## TASK REQUIREMENTS
Take every line from the material that has the word "nose" in it.
--------------------------------
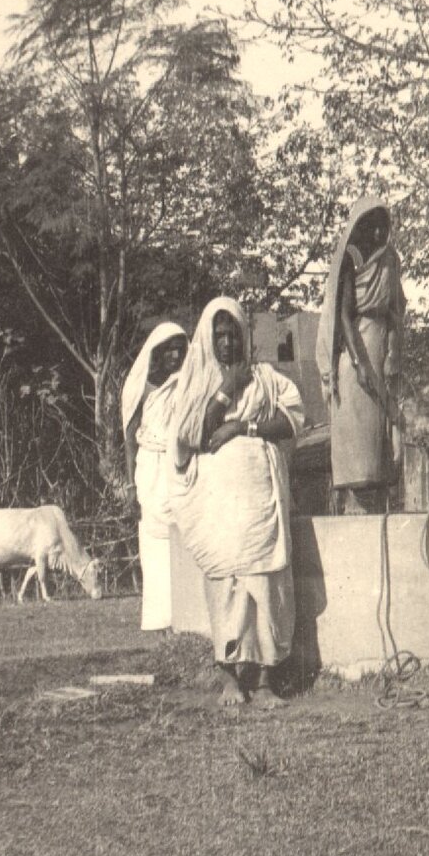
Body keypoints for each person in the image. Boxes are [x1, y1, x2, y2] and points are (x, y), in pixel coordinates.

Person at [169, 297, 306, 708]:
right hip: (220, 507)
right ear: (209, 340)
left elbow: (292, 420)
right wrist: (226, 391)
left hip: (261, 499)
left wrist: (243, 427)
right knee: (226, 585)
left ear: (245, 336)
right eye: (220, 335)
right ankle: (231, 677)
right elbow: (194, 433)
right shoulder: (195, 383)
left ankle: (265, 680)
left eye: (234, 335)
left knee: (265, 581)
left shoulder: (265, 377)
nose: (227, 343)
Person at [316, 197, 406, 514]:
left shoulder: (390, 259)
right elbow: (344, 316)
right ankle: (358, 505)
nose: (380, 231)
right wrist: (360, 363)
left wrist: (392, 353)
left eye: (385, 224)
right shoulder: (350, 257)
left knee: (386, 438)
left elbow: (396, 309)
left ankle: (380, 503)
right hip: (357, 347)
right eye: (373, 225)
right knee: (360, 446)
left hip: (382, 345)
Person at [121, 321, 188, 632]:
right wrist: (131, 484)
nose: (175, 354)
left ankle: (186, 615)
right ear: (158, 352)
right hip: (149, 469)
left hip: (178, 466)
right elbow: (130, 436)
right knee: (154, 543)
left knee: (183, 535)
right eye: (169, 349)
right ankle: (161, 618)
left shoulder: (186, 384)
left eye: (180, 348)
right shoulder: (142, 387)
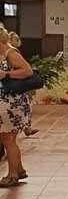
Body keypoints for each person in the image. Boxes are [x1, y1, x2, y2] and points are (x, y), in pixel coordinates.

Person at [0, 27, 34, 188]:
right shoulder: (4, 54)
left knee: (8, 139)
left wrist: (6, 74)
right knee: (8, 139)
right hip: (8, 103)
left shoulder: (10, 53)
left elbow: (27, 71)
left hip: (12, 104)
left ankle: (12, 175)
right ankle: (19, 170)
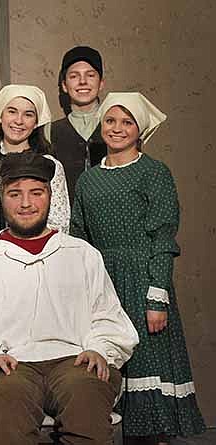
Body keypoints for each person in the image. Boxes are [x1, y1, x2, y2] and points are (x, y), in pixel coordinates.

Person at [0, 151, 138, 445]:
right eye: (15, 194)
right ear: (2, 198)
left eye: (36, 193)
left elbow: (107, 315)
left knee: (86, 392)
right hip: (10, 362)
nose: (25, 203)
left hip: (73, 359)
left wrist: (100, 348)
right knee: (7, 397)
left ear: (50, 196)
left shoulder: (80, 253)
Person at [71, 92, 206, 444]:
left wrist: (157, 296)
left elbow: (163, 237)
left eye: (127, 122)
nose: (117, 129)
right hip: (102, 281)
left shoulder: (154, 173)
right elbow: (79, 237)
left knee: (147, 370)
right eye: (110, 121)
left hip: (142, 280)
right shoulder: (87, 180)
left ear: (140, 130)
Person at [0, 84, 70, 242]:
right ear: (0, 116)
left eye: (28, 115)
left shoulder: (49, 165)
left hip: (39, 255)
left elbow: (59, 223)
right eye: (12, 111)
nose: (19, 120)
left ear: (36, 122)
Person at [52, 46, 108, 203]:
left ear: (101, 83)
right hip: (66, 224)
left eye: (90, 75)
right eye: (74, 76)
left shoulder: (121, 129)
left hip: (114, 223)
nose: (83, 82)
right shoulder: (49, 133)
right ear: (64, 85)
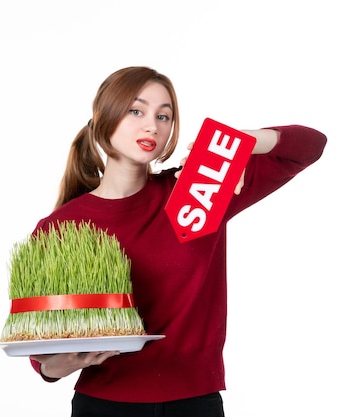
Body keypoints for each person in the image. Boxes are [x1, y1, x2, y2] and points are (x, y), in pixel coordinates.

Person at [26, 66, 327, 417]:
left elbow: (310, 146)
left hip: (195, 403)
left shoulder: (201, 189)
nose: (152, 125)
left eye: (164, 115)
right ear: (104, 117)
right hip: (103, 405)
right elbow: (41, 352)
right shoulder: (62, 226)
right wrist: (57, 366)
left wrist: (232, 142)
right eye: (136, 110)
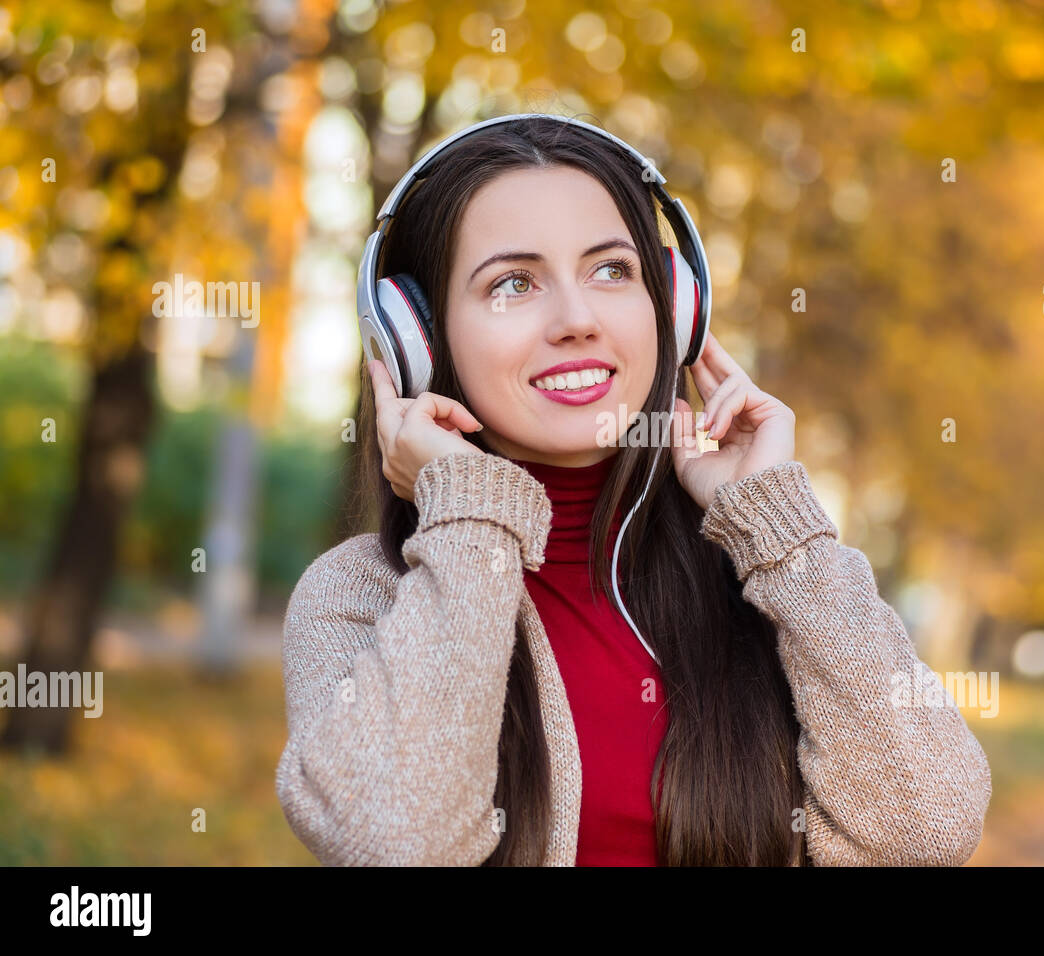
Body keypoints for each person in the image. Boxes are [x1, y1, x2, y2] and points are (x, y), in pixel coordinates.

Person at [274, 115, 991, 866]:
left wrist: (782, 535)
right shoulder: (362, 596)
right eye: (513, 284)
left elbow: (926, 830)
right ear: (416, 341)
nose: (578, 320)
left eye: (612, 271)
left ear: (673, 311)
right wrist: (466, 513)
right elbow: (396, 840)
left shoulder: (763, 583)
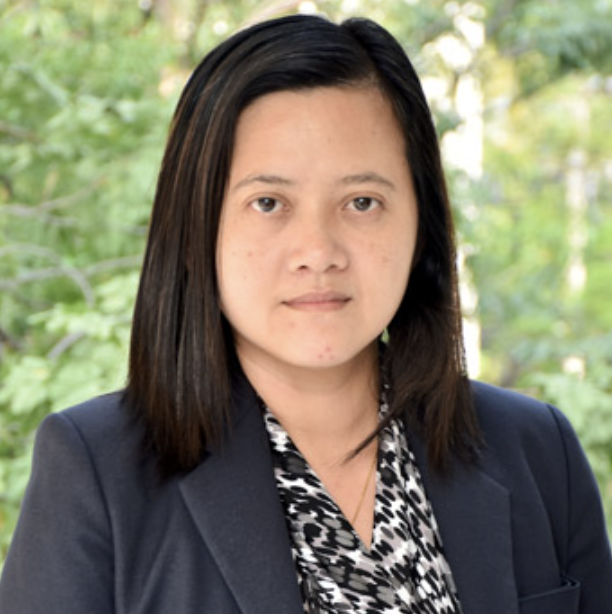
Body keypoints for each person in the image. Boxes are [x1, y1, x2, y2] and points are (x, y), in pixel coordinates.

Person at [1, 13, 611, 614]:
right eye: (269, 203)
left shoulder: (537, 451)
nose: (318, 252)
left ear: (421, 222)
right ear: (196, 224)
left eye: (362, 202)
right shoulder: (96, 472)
--------------------------------
## ANSWER TO THIS PROBLEM
nose: (227, 343)
nose: (380, 231)
nose: (175, 354)
nose: (25, 203)
nose: (117, 129)
nose: (19, 120)
nose: (83, 82)
nose: (152, 125)
nose: (578, 320)
nose: (318, 252)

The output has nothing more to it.